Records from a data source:

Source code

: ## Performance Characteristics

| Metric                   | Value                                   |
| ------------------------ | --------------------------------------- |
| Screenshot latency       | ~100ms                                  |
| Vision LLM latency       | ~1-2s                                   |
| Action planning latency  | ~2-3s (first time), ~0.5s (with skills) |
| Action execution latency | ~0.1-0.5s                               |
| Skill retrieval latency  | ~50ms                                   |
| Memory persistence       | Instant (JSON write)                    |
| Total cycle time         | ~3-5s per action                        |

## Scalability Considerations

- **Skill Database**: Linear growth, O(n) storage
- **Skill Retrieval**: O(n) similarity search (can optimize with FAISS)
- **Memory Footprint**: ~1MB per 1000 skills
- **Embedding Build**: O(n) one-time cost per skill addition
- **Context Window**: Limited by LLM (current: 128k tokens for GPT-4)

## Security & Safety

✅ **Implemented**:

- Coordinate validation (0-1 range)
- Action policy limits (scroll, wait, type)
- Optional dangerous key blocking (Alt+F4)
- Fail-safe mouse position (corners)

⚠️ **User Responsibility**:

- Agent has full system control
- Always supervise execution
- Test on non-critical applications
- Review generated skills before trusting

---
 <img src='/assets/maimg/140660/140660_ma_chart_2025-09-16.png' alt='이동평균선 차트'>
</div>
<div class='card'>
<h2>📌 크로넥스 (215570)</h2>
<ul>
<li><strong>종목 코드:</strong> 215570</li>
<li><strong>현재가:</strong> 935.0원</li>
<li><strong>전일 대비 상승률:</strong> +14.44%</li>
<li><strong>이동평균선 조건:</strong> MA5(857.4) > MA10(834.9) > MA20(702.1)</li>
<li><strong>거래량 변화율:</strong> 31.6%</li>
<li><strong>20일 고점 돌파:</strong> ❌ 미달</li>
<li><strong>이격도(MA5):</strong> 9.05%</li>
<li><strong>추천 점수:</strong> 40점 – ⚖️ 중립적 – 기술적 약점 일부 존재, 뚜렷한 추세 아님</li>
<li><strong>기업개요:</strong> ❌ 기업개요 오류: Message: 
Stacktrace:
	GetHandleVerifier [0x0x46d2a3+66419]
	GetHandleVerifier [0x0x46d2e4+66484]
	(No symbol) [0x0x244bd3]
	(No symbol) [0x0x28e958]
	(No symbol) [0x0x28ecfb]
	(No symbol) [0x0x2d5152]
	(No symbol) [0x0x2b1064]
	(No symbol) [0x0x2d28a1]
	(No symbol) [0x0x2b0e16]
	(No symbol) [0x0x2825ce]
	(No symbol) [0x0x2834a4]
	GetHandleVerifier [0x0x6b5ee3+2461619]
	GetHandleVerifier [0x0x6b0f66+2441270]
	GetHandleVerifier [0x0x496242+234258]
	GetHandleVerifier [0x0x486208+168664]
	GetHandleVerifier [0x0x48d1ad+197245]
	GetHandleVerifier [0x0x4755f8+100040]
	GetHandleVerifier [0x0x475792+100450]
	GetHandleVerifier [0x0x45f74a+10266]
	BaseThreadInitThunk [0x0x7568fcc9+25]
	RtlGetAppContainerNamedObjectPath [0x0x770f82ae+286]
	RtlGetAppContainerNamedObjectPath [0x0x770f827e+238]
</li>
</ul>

* _Task objective_:
Write out exactly, and only, each line from the one with "- Agent has full system control" down to the last line of the records above.

* _Response to the task_:
- Agent has full system control
- Always supervise execution
- Test on non-critical applications
- Review generated skills before trusting

---
 <img src='/assets/maimg/140660/140660_ma_chart_2025-09-16.png' alt='이동평균선 차트'>
</div>
<div class='card'>
<h2>📌 크로넥스 (215570)</h2>
<ul>
<li><strong>종목 코드:</strong> 215570</li>
<li><strong>현재가:</strong> 935.0원</li>
<li><strong>전일 대비 상승률:</strong> +14.44%</li>
<li><strong>이동평균선 조건:</strong> MA5(857.4) > MA10(834.9) > MA20(702.1)</li>
<li><strong>거래량 변화율:</strong> 31.6%</li>
<li><strong>20일 고점 돌파:</strong> ❌ 미달</li>
<li><strong>이격도(MA5):</strong> 9.05%</li>
<li><strong>추천 점수:</strong> 40점 – ⚖️ 중립적 – 기술적 약점 일부 존재, 뚜렷한 추세 아님</li>
<li><strong>기업개요:</strong> ❌ 기업개요 오류: Message: 
Stacktrace:
	GetHandleVerifier [0x0x46d2a3+66419]
	GetHandleVerifier [0x0x46d2e4+66484]
	(No symbol) [0x0x244bd3]
	(No symbol) [0x0x28e958]
	(No symbol) [0x0x28ecfb]
	(No symbol) [0x0x2d5152]
	(No symbol) [0x0x2b1064]
	(No symbol) [0x0x2d28a1]
	(No symbol) [0x0x2b0e16]
	(No symbol) [0x0x2825ce]
	(No symbol) [0x0x2834a4]
	GetHandleVerifier [0x0x6b5ee3+2461619]
	GetHandleVerifier [0x0x6b0f66+2441270]
	GetHandleVerifier [0x0x496242+234258]
	GetHandleVerifier [0x0x486208+168664]
	GetHandleVerifier [0x0x48d1ad+197245]
	GetHandleVerifier [0x0x4755f8+100040]
	GetHandleVerifier [0x0x475792+100450]
	GetHandleVerifier [0x0x45f74a+10266]
	BaseThreadInitThunk [0x0x7568fcc9+25]
	RtlGetAppContainerNamedObjectPath [0x0x770f82ae+286]
	RtlGetAppContainerNamedObjectPath [0x0x770f827e+238]
</li>
</ul>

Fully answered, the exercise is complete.